» **DATASET ENTRIES**
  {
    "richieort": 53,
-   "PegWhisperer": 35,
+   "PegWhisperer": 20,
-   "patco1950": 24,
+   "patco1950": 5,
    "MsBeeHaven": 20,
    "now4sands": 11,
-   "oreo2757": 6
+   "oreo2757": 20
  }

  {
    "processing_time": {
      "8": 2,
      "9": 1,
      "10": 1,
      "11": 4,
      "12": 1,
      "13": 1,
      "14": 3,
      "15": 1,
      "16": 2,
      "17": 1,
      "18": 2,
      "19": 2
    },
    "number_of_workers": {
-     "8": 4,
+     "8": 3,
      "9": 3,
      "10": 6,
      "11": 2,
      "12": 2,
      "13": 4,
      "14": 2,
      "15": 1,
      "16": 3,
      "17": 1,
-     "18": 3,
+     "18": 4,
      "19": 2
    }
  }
---
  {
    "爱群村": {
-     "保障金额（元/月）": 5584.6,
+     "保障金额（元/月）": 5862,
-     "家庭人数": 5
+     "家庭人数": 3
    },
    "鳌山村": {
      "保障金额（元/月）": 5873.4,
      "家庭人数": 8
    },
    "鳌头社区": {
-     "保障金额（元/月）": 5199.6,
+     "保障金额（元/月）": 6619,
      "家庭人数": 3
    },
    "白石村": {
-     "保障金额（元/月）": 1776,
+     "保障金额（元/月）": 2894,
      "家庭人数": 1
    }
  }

» **PROBLEM STATEMENT**
Determine how many lines in the data above contain the string "保障金额". Give nothing except the number.

» **ANSWER TO THIS PROBLEM**
7